◆ Extracted entries:
☆ ☆ ☆ ☆ ☆

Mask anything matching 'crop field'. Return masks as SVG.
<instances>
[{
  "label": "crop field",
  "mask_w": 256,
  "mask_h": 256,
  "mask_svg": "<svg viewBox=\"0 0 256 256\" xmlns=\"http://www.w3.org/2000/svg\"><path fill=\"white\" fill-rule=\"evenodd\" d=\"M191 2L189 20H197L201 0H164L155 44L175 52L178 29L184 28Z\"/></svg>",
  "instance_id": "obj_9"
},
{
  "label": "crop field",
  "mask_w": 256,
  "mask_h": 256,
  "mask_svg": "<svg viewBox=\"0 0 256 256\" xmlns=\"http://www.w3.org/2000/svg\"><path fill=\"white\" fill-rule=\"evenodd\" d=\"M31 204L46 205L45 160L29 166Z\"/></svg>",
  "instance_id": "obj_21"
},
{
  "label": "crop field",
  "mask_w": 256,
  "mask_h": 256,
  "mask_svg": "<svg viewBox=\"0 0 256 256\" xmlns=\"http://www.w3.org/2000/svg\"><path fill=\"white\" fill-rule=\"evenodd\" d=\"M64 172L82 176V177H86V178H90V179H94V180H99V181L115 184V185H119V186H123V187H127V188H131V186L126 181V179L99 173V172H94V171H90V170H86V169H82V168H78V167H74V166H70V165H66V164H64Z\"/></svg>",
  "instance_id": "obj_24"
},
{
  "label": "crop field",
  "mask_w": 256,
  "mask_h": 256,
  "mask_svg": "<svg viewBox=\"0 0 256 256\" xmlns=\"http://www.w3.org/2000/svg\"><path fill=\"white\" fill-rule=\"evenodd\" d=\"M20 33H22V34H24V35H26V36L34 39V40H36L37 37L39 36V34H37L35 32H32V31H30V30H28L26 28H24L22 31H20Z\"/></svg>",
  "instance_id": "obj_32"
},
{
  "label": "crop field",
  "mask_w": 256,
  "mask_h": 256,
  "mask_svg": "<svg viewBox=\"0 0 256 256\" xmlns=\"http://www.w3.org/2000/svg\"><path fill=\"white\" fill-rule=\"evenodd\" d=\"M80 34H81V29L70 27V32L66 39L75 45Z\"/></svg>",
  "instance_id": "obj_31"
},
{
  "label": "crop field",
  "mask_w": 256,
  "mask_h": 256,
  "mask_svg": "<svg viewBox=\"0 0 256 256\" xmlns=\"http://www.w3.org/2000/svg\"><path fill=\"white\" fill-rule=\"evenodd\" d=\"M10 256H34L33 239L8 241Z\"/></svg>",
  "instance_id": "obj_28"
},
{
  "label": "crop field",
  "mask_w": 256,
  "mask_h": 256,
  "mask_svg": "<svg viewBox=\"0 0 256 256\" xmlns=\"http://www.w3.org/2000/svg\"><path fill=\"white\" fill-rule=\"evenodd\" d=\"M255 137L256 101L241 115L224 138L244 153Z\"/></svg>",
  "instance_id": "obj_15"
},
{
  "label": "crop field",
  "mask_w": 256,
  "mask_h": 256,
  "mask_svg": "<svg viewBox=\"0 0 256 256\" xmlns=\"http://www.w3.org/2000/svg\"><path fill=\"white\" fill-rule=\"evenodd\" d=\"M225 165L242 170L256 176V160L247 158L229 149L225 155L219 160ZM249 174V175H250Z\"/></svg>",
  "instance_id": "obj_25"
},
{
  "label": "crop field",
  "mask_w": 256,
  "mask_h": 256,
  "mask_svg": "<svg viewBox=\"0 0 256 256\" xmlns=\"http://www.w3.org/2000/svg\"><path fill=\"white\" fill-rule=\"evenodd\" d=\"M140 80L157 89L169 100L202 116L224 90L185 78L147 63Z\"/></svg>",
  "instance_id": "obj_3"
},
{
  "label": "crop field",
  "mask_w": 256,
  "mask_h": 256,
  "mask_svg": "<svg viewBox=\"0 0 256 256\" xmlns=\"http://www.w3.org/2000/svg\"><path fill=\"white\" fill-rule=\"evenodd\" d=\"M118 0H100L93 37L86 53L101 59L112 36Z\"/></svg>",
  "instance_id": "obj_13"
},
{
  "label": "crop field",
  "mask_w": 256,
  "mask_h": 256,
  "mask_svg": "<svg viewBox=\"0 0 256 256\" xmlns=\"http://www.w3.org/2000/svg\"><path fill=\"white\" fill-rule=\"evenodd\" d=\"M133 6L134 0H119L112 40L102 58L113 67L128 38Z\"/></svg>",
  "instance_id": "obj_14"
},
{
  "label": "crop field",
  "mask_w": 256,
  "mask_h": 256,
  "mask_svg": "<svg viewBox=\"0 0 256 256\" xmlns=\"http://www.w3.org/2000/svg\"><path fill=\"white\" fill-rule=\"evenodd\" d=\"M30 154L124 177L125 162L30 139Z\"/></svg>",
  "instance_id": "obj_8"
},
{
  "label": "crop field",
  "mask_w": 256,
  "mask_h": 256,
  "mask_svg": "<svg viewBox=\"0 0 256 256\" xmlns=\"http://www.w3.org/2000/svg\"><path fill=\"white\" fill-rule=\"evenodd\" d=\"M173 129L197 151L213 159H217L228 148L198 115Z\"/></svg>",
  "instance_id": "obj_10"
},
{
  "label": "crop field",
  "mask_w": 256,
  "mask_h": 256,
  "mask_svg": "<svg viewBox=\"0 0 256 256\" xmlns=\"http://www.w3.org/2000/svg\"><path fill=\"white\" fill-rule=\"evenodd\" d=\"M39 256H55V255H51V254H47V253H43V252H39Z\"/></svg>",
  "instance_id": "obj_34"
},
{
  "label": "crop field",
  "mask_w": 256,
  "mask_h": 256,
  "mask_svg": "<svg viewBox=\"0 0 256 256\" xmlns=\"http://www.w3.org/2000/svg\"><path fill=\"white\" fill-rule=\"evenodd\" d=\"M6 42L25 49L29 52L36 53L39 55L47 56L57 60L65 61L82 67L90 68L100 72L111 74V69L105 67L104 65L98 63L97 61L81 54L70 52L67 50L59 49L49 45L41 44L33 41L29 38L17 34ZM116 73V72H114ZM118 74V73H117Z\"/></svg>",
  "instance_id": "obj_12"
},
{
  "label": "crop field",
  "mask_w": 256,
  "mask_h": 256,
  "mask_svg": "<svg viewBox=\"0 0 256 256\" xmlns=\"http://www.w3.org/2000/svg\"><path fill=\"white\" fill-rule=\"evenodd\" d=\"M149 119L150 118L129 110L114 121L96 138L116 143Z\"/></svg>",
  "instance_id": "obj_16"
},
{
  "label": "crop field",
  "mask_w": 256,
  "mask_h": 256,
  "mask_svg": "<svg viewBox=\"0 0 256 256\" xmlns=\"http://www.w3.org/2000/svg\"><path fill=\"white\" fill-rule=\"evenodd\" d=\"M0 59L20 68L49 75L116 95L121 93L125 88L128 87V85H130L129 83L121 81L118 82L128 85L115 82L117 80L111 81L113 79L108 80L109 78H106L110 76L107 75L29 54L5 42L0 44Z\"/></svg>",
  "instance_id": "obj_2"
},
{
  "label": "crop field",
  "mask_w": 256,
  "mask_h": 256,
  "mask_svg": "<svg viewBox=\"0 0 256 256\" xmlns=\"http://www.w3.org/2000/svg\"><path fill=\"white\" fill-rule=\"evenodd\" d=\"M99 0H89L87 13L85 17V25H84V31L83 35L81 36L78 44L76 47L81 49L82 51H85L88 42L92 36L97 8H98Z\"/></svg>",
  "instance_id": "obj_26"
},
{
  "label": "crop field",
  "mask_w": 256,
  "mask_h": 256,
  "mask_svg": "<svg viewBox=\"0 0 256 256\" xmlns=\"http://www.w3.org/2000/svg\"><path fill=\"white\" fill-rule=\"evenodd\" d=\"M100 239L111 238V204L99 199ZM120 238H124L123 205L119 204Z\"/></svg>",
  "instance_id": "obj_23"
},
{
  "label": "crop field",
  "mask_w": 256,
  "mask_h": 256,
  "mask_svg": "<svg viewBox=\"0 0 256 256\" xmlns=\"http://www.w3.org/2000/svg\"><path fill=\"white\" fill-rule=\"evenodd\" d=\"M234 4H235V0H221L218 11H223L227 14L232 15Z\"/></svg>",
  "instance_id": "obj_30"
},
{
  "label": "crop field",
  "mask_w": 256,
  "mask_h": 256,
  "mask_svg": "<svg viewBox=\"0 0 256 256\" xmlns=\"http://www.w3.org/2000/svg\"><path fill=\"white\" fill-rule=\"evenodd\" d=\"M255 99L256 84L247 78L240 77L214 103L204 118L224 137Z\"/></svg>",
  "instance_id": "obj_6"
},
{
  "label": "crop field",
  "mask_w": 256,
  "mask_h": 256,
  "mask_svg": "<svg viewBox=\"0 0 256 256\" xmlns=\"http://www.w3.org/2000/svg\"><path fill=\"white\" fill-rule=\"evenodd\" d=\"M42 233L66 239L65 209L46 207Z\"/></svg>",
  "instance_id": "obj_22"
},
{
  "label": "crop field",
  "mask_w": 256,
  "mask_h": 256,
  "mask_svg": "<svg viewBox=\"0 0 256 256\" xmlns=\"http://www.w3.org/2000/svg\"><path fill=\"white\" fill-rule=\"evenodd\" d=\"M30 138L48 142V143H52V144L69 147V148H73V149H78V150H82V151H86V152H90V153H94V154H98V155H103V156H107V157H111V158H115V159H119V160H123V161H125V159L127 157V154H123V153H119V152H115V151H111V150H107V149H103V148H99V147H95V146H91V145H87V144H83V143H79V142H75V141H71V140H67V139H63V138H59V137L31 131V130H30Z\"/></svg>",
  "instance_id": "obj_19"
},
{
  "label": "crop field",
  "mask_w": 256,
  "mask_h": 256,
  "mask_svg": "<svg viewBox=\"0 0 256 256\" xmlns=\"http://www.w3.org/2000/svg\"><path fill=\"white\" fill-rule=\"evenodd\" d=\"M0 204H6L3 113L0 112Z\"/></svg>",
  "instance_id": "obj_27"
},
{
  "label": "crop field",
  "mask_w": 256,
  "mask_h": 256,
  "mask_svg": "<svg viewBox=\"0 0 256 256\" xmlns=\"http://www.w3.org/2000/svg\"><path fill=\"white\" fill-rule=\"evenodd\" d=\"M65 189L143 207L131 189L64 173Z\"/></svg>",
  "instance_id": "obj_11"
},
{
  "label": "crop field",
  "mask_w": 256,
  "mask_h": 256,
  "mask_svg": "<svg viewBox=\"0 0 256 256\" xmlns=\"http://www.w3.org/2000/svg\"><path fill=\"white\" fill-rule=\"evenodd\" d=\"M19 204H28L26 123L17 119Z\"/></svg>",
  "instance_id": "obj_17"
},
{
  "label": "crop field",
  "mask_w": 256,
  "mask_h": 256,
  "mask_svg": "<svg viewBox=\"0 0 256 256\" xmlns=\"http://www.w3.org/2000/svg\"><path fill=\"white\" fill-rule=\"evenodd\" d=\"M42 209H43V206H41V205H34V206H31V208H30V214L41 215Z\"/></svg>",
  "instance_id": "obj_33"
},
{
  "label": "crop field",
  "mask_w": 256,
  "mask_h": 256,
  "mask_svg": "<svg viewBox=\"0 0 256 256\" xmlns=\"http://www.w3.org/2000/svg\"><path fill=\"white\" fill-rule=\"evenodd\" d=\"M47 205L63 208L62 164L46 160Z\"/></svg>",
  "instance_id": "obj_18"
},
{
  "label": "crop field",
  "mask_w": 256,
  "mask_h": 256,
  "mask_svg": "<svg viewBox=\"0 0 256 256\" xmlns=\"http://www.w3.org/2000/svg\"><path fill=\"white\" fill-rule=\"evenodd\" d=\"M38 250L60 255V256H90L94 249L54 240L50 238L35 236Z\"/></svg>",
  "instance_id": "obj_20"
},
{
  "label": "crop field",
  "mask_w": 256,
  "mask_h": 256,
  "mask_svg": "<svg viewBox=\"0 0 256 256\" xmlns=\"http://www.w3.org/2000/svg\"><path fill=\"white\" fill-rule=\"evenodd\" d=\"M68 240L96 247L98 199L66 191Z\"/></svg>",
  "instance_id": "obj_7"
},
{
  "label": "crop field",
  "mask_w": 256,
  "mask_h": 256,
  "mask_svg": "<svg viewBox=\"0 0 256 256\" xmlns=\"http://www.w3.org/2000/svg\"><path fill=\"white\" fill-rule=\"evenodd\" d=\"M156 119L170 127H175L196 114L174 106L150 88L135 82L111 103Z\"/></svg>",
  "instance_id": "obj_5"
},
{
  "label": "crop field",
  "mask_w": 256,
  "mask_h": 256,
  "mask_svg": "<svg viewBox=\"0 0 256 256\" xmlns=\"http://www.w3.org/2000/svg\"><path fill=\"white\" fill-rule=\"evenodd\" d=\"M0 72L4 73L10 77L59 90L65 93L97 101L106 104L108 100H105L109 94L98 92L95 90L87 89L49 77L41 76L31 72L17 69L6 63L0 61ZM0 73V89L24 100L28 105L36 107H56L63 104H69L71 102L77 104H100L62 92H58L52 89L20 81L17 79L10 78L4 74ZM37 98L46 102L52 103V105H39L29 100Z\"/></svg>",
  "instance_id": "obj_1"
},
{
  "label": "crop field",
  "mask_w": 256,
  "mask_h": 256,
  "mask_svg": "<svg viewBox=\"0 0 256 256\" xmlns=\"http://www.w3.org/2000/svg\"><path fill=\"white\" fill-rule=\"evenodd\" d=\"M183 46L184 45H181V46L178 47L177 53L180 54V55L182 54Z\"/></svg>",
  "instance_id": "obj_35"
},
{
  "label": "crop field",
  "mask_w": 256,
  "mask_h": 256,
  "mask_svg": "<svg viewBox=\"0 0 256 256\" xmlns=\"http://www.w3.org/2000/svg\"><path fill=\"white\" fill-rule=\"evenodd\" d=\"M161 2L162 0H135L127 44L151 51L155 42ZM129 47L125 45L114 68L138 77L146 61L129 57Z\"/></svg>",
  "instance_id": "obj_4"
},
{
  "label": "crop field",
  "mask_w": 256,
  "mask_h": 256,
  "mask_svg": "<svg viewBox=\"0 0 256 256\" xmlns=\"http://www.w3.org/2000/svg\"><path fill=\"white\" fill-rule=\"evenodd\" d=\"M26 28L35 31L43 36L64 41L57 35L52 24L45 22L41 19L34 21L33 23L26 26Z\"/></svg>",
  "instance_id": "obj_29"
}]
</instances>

☆ ☆ ☆ ☆ ☆

◆ Exercise description:
Revise everything from the start of the rows down to the line containing "204L46 205L45 160L29" by replacing "crop field" with "farmland". Reproduce those lines with everything else unchanged.

◆ Reply to the exercise:
Mask anything matching 'farmland'. Return masks as SVG.
<instances>
[{
  "label": "farmland",
  "mask_w": 256,
  "mask_h": 256,
  "mask_svg": "<svg viewBox=\"0 0 256 256\" xmlns=\"http://www.w3.org/2000/svg\"><path fill=\"white\" fill-rule=\"evenodd\" d=\"M191 2L189 20H197L201 0H164L155 44L175 52L178 29L184 28Z\"/></svg>",
  "instance_id": "obj_9"
},
{
  "label": "farmland",
  "mask_w": 256,
  "mask_h": 256,
  "mask_svg": "<svg viewBox=\"0 0 256 256\" xmlns=\"http://www.w3.org/2000/svg\"><path fill=\"white\" fill-rule=\"evenodd\" d=\"M31 204L46 205L45 160L29 166Z\"/></svg>",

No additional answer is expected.